•••
Pemakaman berlangsung hening. Tiada pembicaraan karena semua yang hadir begitu kaget. Memang siapa yang bisa memprediksi kematian akan segera datang?
Erlangga mengamati semua orang yang hadir. Orang-orang yang dia benci.
Sanak saudara, om-tante, serta kakek dan nenek. Mereka bukan keluarga bagi Erlangga dan Ares. Mereka orang yang selalu memberi beban pada mereka, terlebih pada almarhum Ares. Erlangga selalu mengingat bagaimana orang-orang itu berkata kalau Ares adalah anak yang tak diinginkan. Ares adalah anak di luar nikah. Ares bukanlah buah cinta, melainkan aib semata. Mereka menunjukkan terang-terangan bagaimana mereka membenci Ares dan Erlangga. Di keluarga besar, mereka tak pernah dianggap sebagai keluarga. Erlangga masih ingat jelas hal itu.
Guru-guru dan beberapa teman sekelas di sekolah juga hadir untuk menyuarakan bela sungkawa. Yang Erlangga yakini hanya tipu daya semata. Mereka bahkan tak pernah menganggap Ares manusia di sekolah. Hukuman yang guru-guru berikan di sekolah juga terlalu berat untuk kesalahan Ares yang tergolong kecil. Teman sekelas? Bukankah mereka hanyalah orang yang berani mencibir Ares di belakang. Erlangga yakin mereka senang karena tidak ada lagi sosok perusuh di kelas.
Orang tuanya pun sama saja. Kalau dipikir-pikir, merekalah alasan terbesar bagi Ares untuk memilih pergi. Tapi Erlangga tetap tak bisa membenci kedua orang tuanya. Pasangan suami istri itu terlihat seperti patung sejak jenazah Ares dibawa kembali dari rumah sakit. Mereka diam dan melakukan hal-hal seperti yang orang lain instruksikan. Erlangga tak mendapati setetes pun air mata dari mereka.

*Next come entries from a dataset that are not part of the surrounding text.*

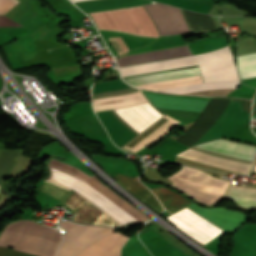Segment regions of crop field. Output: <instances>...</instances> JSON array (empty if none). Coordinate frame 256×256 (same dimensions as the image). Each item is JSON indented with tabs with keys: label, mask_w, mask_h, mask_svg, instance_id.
Here are the masks:
<instances>
[{
	"label": "crop field",
	"mask_w": 256,
	"mask_h": 256,
	"mask_svg": "<svg viewBox=\"0 0 256 256\" xmlns=\"http://www.w3.org/2000/svg\"><path fill=\"white\" fill-rule=\"evenodd\" d=\"M48 169L50 176L45 181L69 191L77 169L71 165L52 159L48 162ZM47 182H43L38 189L68 206L74 214L72 221L77 223L114 227H118L117 225H119L122 227L131 222L145 221L148 219L147 216L111 192L112 190L107 189L108 187L103 186L94 176L87 179L82 185L80 184L81 186L79 185L80 187L74 192L117 225L76 194Z\"/></svg>",
	"instance_id": "1"
},
{
	"label": "crop field",
	"mask_w": 256,
	"mask_h": 256,
	"mask_svg": "<svg viewBox=\"0 0 256 256\" xmlns=\"http://www.w3.org/2000/svg\"><path fill=\"white\" fill-rule=\"evenodd\" d=\"M61 239V234L55 229L29 220H18L3 230L0 246L37 256H55ZM13 250L0 248V256H33Z\"/></svg>",
	"instance_id": "2"
},
{
	"label": "crop field",
	"mask_w": 256,
	"mask_h": 256,
	"mask_svg": "<svg viewBox=\"0 0 256 256\" xmlns=\"http://www.w3.org/2000/svg\"><path fill=\"white\" fill-rule=\"evenodd\" d=\"M201 75L198 67L169 71L151 75H144L132 78L124 79L127 83L137 86L161 81H168L192 76ZM239 81L233 82H221V83H200L182 87H175L163 90H157L161 92L177 93V94H189V95H222L230 93L238 87Z\"/></svg>",
	"instance_id": "3"
},
{
	"label": "crop field",
	"mask_w": 256,
	"mask_h": 256,
	"mask_svg": "<svg viewBox=\"0 0 256 256\" xmlns=\"http://www.w3.org/2000/svg\"><path fill=\"white\" fill-rule=\"evenodd\" d=\"M204 82L240 80L229 46L194 55Z\"/></svg>",
	"instance_id": "4"
},
{
	"label": "crop field",
	"mask_w": 256,
	"mask_h": 256,
	"mask_svg": "<svg viewBox=\"0 0 256 256\" xmlns=\"http://www.w3.org/2000/svg\"><path fill=\"white\" fill-rule=\"evenodd\" d=\"M67 233L63 234L61 246L57 256H76L90 244L111 234L115 229L76 225L63 221L59 224Z\"/></svg>",
	"instance_id": "5"
},
{
	"label": "crop field",
	"mask_w": 256,
	"mask_h": 256,
	"mask_svg": "<svg viewBox=\"0 0 256 256\" xmlns=\"http://www.w3.org/2000/svg\"><path fill=\"white\" fill-rule=\"evenodd\" d=\"M166 219L202 245L223 231L187 207Z\"/></svg>",
	"instance_id": "6"
},
{
	"label": "crop field",
	"mask_w": 256,
	"mask_h": 256,
	"mask_svg": "<svg viewBox=\"0 0 256 256\" xmlns=\"http://www.w3.org/2000/svg\"><path fill=\"white\" fill-rule=\"evenodd\" d=\"M154 21L159 34L191 32L180 9L156 3L144 6Z\"/></svg>",
	"instance_id": "7"
},
{
	"label": "crop field",
	"mask_w": 256,
	"mask_h": 256,
	"mask_svg": "<svg viewBox=\"0 0 256 256\" xmlns=\"http://www.w3.org/2000/svg\"><path fill=\"white\" fill-rule=\"evenodd\" d=\"M218 140L198 144L191 147L190 149H194V150H198V151H202V152H206V153H210V154H214V155H218V156H222V157H226V158H230V159H234V160H238V161H242L250 164L252 163V159L255 151V149L253 148L255 147L249 146V147H253V148H249V147H244L248 145L240 146L243 144L235 145L238 143L231 144L233 142L226 143L229 141L222 142L224 140L222 141H218Z\"/></svg>",
	"instance_id": "8"
},
{
	"label": "crop field",
	"mask_w": 256,
	"mask_h": 256,
	"mask_svg": "<svg viewBox=\"0 0 256 256\" xmlns=\"http://www.w3.org/2000/svg\"><path fill=\"white\" fill-rule=\"evenodd\" d=\"M179 121L165 115L147 130L129 142L124 148L132 150L134 152L138 151L140 148L154 142L163 135H165L171 128H173Z\"/></svg>",
	"instance_id": "9"
},
{
	"label": "crop field",
	"mask_w": 256,
	"mask_h": 256,
	"mask_svg": "<svg viewBox=\"0 0 256 256\" xmlns=\"http://www.w3.org/2000/svg\"><path fill=\"white\" fill-rule=\"evenodd\" d=\"M128 237L115 232L92 244L77 256H120V249Z\"/></svg>",
	"instance_id": "10"
},
{
	"label": "crop field",
	"mask_w": 256,
	"mask_h": 256,
	"mask_svg": "<svg viewBox=\"0 0 256 256\" xmlns=\"http://www.w3.org/2000/svg\"><path fill=\"white\" fill-rule=\"evenodd\" d=\"M192 56L119 68L121 77L195 65Z\"/></svg>",
	"instance_id": "11"
},
{
	"label": "crop field",
	"mask_w": 256,
	"mask_h": 256,
	"mask_svg": "<svg viewBox=\"0 0 256 256\" xmlns=\"http://www.w3.org/2000/svg\"><path fill=\"white\" fill-rule=\"evenodd\" d=\"M119 183H121L125 188L132 192L135 196L149 205L151 208L157 212H162V207L156 198L150 193L149 190L145 188L144 185L140 184L137 178H128L117 173L114 177Z\"/></svg>",
	"instance_id": "12"
},
{
	"label": "crop field",
	"mask_w": 256,
	"mask_h": 256,
	"mask_svg": "<svg viewBox=\"0 0 256 256\" xmlns=\"http://www.w3.org/2000/svg\"><path fill=\"white\" fill-rule=\"evenodd\" d=\"M145 96L156 107H162V108L202 111L208 104V102L172 100V99L153 97L149 95H145Z\"/></svg>",
	"instance_id": "13"
},
{
	"label": "crop field",
	"mask_w": 256,
	"mask_h": 256,
	"mask_svg": "<svg viewBox=\"0 0 256 256\" xmlns=\"http://www.w3.org/2000/svg\"><path fill=\"white\" fill-rule=\"evenodd\" d=\"M151 190L154 192V194L161 202V204L164 206V208L168 210L170 213L190 203L182 196L172 191H169L163 187L152 188Z\"/></svg>",
	"instance_id": "14"
},
{
	"label": "crop field",
	"mask_w": 256,
	"mask_h": 256,
	"mask_svg": "<svg viewBox=\"0 0 256 256\" xmlns=\"http://www.w3.org/2000/svg\"><path fill=\"white\" fill-rule=\"evenodd\" d=\"M225 195L256 198V189L235 187L230 185ZM229 196H224V197H229ZM239 197H230V198L234 199L241 206L256 208V199L239 198Z\"/></svg>",
	"instance_id": "15"
},
{
	"label": "crop field",
	"mask_w": 256,
	"mask_h": 256,
	"mask_svg": "<svg viewBox=\"0 0 256 256\" xmlns=\"http://www.w3.org/2000/svg\"><path fill=\"white\" fill-rule=\"evenodd\" d=\"M20 151L0 149V178L12 174Z\"/></svg>",
	"instance_id": "16"
},
{
	"label": "crop field",
	"mask_w": 256,
	"mask_h": 256,
	"mask_svg": "<svg viewBox=\"0 0 256 256\" xmlns=\"http://www.w3.org/2000/svg\"><path fill=\"white\" fill-rule=\"evenodd\" d=\"M241 79L256 77V53L237 57Z\"/></svg>",
	"instance_id": "17"
},
{
	"label": "crop field",
	"mask_w": 256,
	"mask_h": 256,
	"mask_svg": "<svg viewBox=\"0 0 256 256\" xmlns=\"http://www.w3.org/2000/svg\"><path fill=\"white\" fill-rule=\"evenodd\" d=\"M109 40L118 52V54H123L129 51L121 37L109 38Z\"/></svg>",
	"instance_id": "18"
},
{
	"label": "crop field",
	"mask_w": 256,
	"mask_h": 256,
	"mask_svg": "<svg viewBox=\"0 0 256 256\" xmlns=\"http://www.w3.org/2000/svg\"><path fill=\"white\" fill-rule=\"evenodd\" d=\"M16 3H18V0H0V14H5Z\"/></svg>",
	"instance_id": "19"
},
{
	"label": "crop field",
	"mask_w": 256,
	"mask_h": 256,
	"mask_svg": "<svg viewBox=\"0 0 256 256\" xmlns=\"http://www.w3.org/2000/svg\"><path fill=\"white\" fill-rule=\"evenodd\" d=\"M72 2H76V1H82V0H71Z\"/></svg>",
	"instance_id": "20"
}]
</instances>
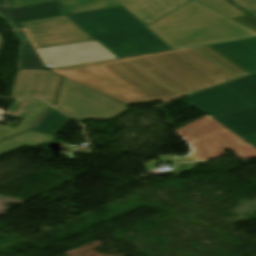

Apakah Ares memang tak pernah berharga di mata mereka?
Semua orang mulai pergi karena prosesi pemakaman sudah berakhir. Hanya tinggal Erlangga dan orang tuanya.
Marendra dapat melihat kalau Erlangga begitu rapuh saat ini. Anak itu duduk dan menatap kosong papan nama kakaknya. Marendra tahu kalau kepergian Ares merupakan pukulan terberat bagi Erlangga, begitu pula dengannya dan Kirana. Bedanya, mereka bisa mengontrol kesedihan, sementara Erlangga tidak. Rasa bersalah, sedih, dan kecewa tentunya ada. Bahkan sangat besar. Tapi mereka tidak boleh rapuh saat masih ada Erlangga yang membutuhkan mereka.
Marendra menyentuh bahu anaknya pelan, “Lang.”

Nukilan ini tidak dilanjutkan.